Bima menghela napas panjang sebelum menjawab. “Kami berbicara panjang lebar. Rani sangat sedih, tapi dia mengerti. Kami memutuskan untuk mengakhiri pertunangan kami. Rasanya seperti ada beban yang lepas dari dadaku, tapi juga menyisakan rasa bersalah.”
Dian merasakan campuran emosi mendengar cerita Bima. Dia lega bahwa Bima akhirnya mengambil keputusan yang tepat untuk dirinya, tapi juga sedih melihat kesedihan di mata Bima.
“Aku mengerti, Bima. Ini pasti keputusan yang sangat sulit, tapi kamu sudah melakukan hal yang benar dengan jujur pada dirimu sendiri dan Rani,” kata Dian dengan lembut.
Perjalanan mereka ke Jakarta dipenuhi dengan keheningan. Tidak ada percakapan ringan seperti biasanya. Dian merasakan ketegangan dan kelegaan yang bercampur menjadi satu. Dia tahu ini adalah momen penting bagi Bima, dan mungkin juga untuk dirinya sendiri.
Sesampainya di kantor, Dian mencoba fokus pada pekerjaannya. Namun, pikirannya terus melayang kembali ke Bima. Di tengah kesibukan, pesan dari Bima masuk ke ponselnya.
“Hai, Dian. Terima kasih sudah mendengarkan dan mendukungku. Aku tidak tahu apa yang akan terjadi selanjutnya, tapi aku merasa lebih tenang sekarang.”
Dian tersenyum dan membalas pesan itu. “Aku selalu ada untukmu, Bima. Semoga semuanya berjalan lancar.”

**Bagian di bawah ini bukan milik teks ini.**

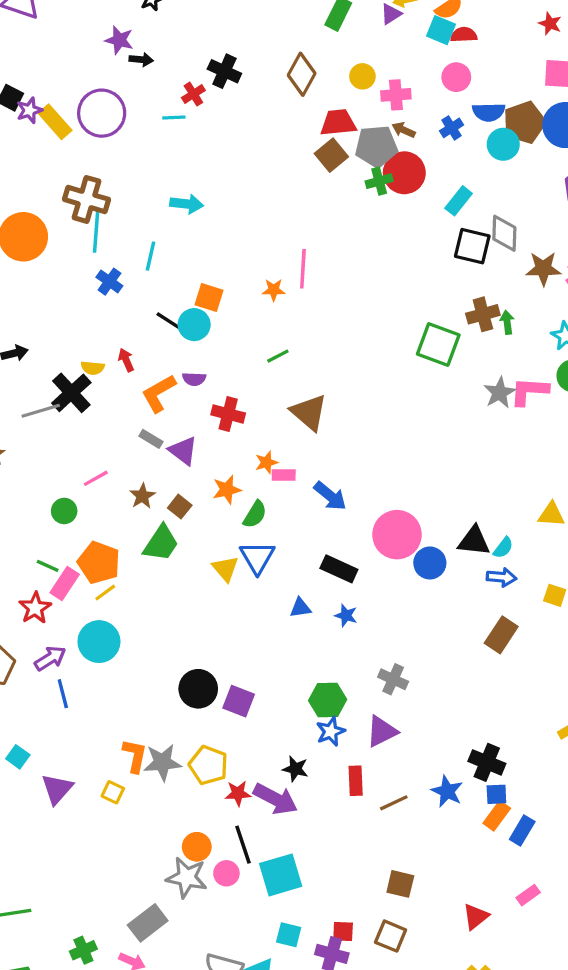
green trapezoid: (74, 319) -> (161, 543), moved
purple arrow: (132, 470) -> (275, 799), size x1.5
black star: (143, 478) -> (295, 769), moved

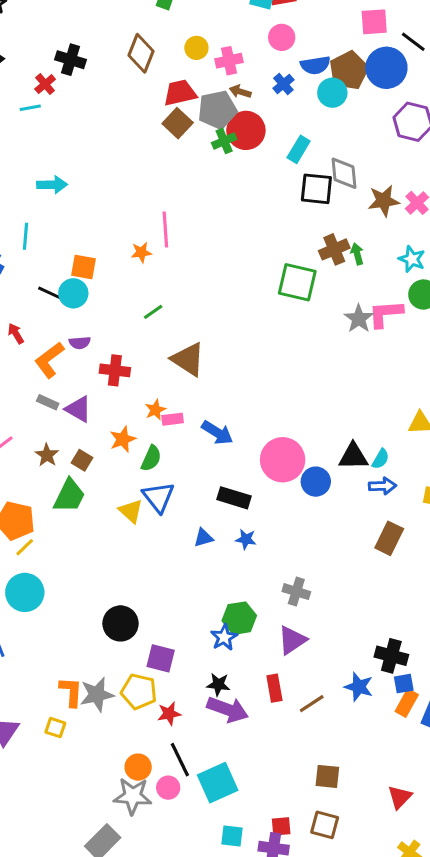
purple square: (239, 701) -> (161, 658), moved
blue star: (331, 731) -> (224, 637), moved
purple arrow: (275, 799) -> (228, 709), moved

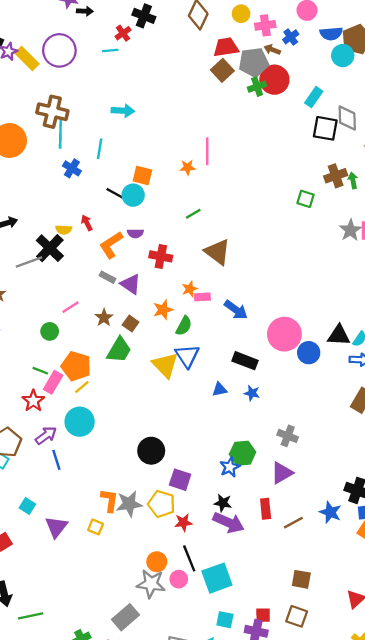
blue cross: (283, 84) -> (291, 37), moved
green square: (297, 282) -> (305, 199), size x0.6
yellow triangle: (131, 511) -> (165, 365), size x1.4

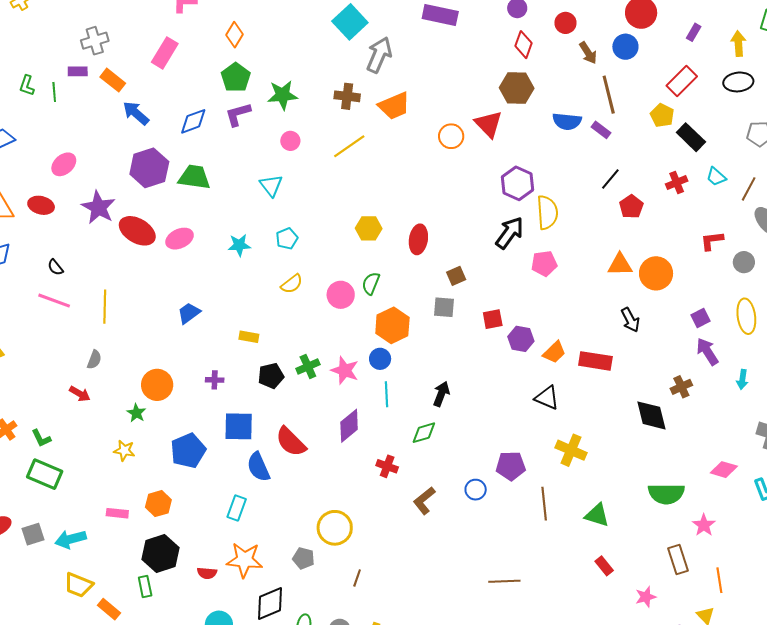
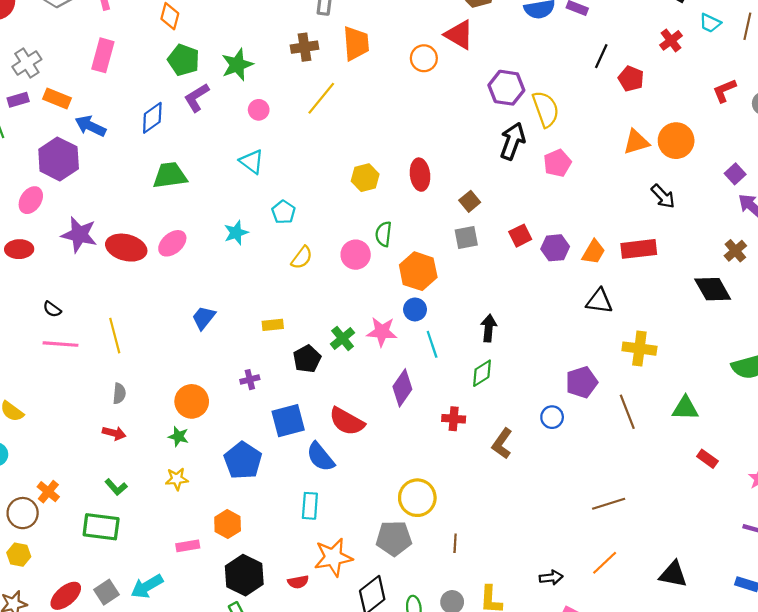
orange trapezoid: (394, 106) -> (356, 43), turned -56
purple hexagon: (149, 168) -> (59, 159), moved
green L-shape: (41, 438) -> (116, 487), moved
gray pentagon: (304, 558) -> (394, 538), size x1.5

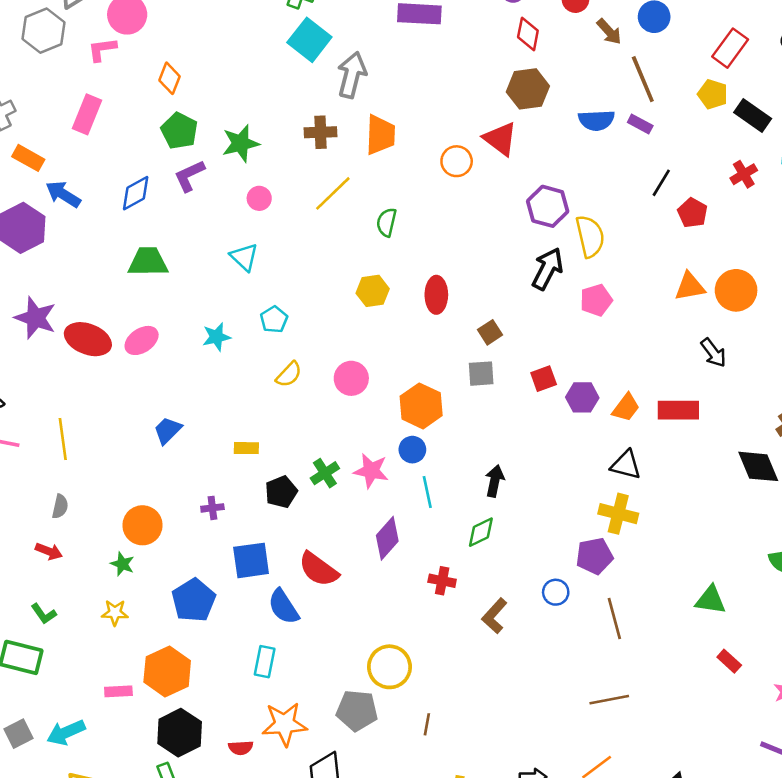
green semicircle: (384, 234) -> (387, 222), moved
yellow cross: (639, 349) -> (618, 514), moved
brown line: (627, 412) -> (614, 619), moved
orange hexagon: (228, 524) -> (167, 671), size x1.5

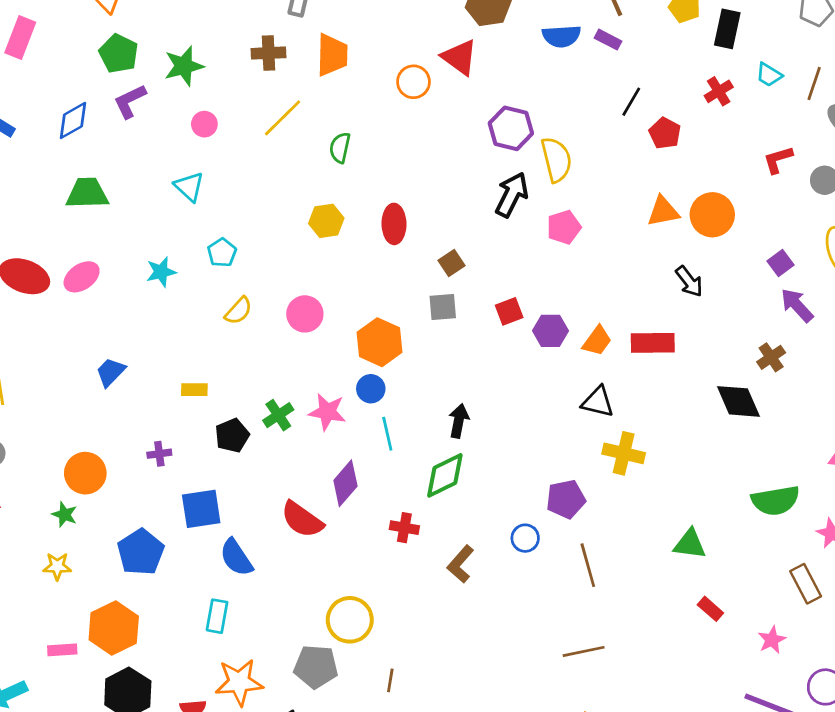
black rectangle: (753, 116) -> (727, 29), turned 68
yellow cross: (618, 514) -> (624, 453), moved
green diamond: (481, 532) -> (445, 475), size x1.4
red semicircle: (318, 569) -> (302, 520), moved

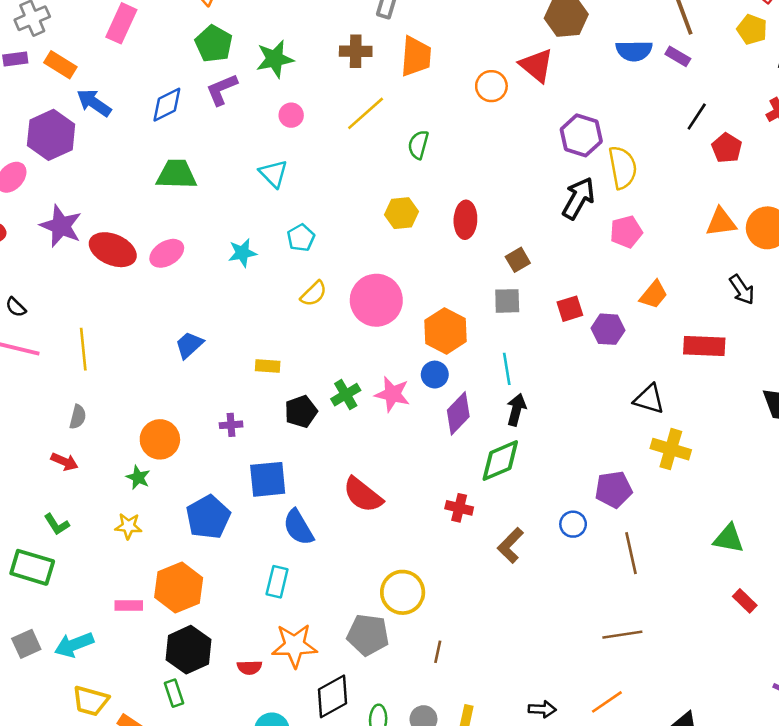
pink circle: (305, 314) -> (376, 300), size x1.5
orange trapezoid: (597, 341) -> (654, 295), moved
cyan line: (387, 434) -> (507, 369), moved
purple diamond: (345, 483) -> (458, 413), moved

Hari itu terasa berjalan lebih lambat dari biasanya. Dian tenggelam dalam rutinitas kantor, tapi hatinya terus berdebar memikirkan Bima. Ketika jam kerja berakhir, Dian merasa lega bisa pulang dan merenung tentang segala yang terjadi.
Dalam perjalanan pulang dengan KRL, Dian duduk di tempat favoritnya di dekat jendela. Dia menatap keluar, merenungkan banyak hal. Apakah ini saatnya dia mengungkapkan perasaannya pada Bima? Atau haruskah dia menunggu lebih lama, memberi Bima waktu untuk pulih dari perpisahan ini?
Di tengah kereta yang bergerak, Dian teringat pada sebuah kutipan yang pernah ia baca: “Terkadang, keputusan yang sulit adalah yang paling benar.” Dian tahu, ia harus membuat keputusan yang sulit ini dengan hati-hati.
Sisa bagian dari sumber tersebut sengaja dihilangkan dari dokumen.